Гражданин Том Пейн | страница 41



Весь день назавтра он просидел молча, уставясь в одну точку, а в доме тем временем толпились любопытные, приходили и уходили соседи, которым прежде никогда не было до них никакого дела. Не горе ощущал он теперь, а только жгучий гнев, которому суждено было отныне гореть в нем вечно.


К западу от города Филадельфии раскинулся зеленый и холмистый луг под названием Коммонз; туда направился Том Пейн поглядеть, как обучается ополчение. Шагая в этот мирный полдень по весеннему солнышку, он ждал, что увидит сборище, толпу — однако не толпа предстала его глазам. И не армия, хотя бы даже в зачатке; то было нечто особое, такого до сих пор мир не видели, как это скопление мужчин, подростков, подмастерьев, ремесленников, мастеров, чиновников и студентов, кузнецов и мельников, плотников, ткачей, брадобреев, печатников, гончаров, людей в рабочих передниках и со следами рабочей грязи на руках. Все они были жители Филадельфии, но не все ее жители представлены были тут. Он затруднился бы определить, что именно их отличает, и все-таки отличие было. Притом нельзя сказать, что собралось одно лишь трудовое население — были и люди состоятельные, хозяева, не только те, кто работал на других: банкир, два торговца зерном и бархатом, журналист Том Джафферс, богатый человек, который мог бы вообще ничего не делать: три пастора, спекулятор-зерноторговец, скупщик мехов. Были пацифисты-квакеры, методисты, пуритане, баптисты, католики, пресвитериане, были евреи, конгрегационалисты и диссентеры, деисты, агностики и атеисты. Бок о бок с белыми — вольные чернокожие, рядом с совладельцами — негры-рабы.

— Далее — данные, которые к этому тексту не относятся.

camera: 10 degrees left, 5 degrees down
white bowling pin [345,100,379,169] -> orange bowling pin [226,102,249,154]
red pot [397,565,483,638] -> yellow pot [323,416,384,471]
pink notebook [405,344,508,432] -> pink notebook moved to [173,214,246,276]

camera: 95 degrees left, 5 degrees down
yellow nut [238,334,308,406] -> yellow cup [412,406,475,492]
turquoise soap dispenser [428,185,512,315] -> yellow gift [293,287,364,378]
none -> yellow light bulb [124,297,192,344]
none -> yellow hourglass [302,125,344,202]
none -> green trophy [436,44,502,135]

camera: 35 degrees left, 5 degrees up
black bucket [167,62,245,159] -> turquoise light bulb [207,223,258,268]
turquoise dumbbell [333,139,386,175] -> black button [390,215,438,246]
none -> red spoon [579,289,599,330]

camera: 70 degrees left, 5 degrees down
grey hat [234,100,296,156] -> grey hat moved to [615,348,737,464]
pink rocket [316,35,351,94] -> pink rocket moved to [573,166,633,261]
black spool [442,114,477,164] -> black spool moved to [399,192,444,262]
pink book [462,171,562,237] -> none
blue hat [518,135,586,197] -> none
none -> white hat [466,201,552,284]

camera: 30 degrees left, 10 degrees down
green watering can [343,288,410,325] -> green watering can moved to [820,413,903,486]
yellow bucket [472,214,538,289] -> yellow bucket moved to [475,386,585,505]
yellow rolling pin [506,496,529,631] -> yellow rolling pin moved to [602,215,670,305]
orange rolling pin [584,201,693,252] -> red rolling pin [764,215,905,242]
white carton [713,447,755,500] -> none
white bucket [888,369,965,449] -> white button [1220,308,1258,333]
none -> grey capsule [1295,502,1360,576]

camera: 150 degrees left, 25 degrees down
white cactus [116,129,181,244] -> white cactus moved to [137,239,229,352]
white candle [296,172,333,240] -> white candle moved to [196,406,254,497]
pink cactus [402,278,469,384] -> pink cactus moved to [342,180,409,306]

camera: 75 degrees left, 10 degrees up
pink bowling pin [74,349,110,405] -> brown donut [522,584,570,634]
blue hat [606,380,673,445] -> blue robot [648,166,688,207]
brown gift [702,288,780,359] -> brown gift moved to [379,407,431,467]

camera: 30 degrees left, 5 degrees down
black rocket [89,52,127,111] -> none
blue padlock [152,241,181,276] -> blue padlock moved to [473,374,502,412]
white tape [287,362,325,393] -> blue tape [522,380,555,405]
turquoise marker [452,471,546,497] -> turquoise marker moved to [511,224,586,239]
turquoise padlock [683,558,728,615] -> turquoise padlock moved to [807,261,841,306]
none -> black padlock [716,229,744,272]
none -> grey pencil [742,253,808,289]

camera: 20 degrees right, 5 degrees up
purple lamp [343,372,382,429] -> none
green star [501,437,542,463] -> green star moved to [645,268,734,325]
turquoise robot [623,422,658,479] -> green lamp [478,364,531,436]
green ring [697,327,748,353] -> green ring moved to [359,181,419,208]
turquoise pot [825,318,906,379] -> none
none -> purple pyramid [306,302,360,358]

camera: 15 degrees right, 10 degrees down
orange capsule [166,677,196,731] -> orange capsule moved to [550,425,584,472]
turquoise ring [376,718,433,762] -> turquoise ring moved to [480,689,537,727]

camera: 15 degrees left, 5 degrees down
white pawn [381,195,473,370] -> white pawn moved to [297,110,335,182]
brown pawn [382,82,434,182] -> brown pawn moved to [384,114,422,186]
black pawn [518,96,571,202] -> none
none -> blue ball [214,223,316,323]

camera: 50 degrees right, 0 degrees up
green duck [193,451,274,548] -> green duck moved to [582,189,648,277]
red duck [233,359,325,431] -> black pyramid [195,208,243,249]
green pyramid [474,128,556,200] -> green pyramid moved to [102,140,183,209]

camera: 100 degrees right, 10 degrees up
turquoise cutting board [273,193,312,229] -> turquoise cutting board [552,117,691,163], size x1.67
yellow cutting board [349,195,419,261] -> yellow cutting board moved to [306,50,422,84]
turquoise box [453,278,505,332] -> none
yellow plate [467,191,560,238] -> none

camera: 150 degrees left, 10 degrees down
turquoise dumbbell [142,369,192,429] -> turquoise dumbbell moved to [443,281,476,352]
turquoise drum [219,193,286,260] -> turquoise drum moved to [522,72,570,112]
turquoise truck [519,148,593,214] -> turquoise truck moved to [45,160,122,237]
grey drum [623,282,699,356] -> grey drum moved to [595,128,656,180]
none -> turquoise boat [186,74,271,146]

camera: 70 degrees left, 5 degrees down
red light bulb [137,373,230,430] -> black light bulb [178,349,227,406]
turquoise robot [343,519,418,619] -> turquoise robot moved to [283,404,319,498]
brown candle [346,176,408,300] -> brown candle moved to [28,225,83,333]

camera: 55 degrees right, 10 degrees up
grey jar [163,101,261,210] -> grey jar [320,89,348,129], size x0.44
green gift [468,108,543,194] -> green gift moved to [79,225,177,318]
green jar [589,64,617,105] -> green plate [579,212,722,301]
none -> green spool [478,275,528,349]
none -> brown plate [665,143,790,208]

Что движет ими, спрашивал себя Пейн. В чем состоит их особенность? Что их объединило?

Он не спеша двинулся вокруг поля, чувствуя, как бешено бьется сердце от возбужденья, тревожных предчувствий, страха, а превыше всего — от пьянящей, доселе неведомой надежды. Наблюдал, как, вооруженная чем придется, неловкая, неумелая, нескладная, проходит ученья первая в мире гражданская армия, как выполняет приемы, держа в руках кремневые ружья, громоздкие старинные мушкеты, мушкеты с фитильным замком и дулом-раструбом, какие появились в стране более ста лет назад или, изредка, — длинноствольные изящные винтовки, вывезенные из глубинных графств, или же алебарды, топоры, пики, абордажные сабли, рапиры, двуручные музейные мечи, а те, у кого не нашлось дома ничего, пускай хотя бы кавалерийского пистолета, — просто палки, сжимая их, как сжимают смертоносное оружие. Любители пофасонить — те из них, у кого водился в кармане лишний шиллинг — уже щеголяли в униформе, фантастических расцветок обмундировке с внушительным патронташем, на коем выведено было: «Свобода», или: «Вольность», или: «Смерть Тиранам» либо иной подобный девиз, дабы у мира не оставалось сомнений относительно умонастроения его владельца. Имелись у них и свои офицеры: дородный старый Фриц ван Гоорт — за полковника, маленький Джимми Гейнсуэй и мельник Джейкоб Раст — за капитанов, и это только лишь немногие, перечень всех офицеров занял бы на бумаге целую милю, и всяк из них вразнобой, нимало этим не смущаясь, выкрикивал свою команду: налево, кругом, шагом марш, стой, шагом марш; солдаты натыкались друг на друга, сбивались с ноги, спотыкались и падали, опрокидывались шеренгами, точно кегли, перекрикивались; там и сям гремел случайный выстрел мушкета — каждый, конечно же, позаботился зарядить свое оружие, и, естественно, дробью.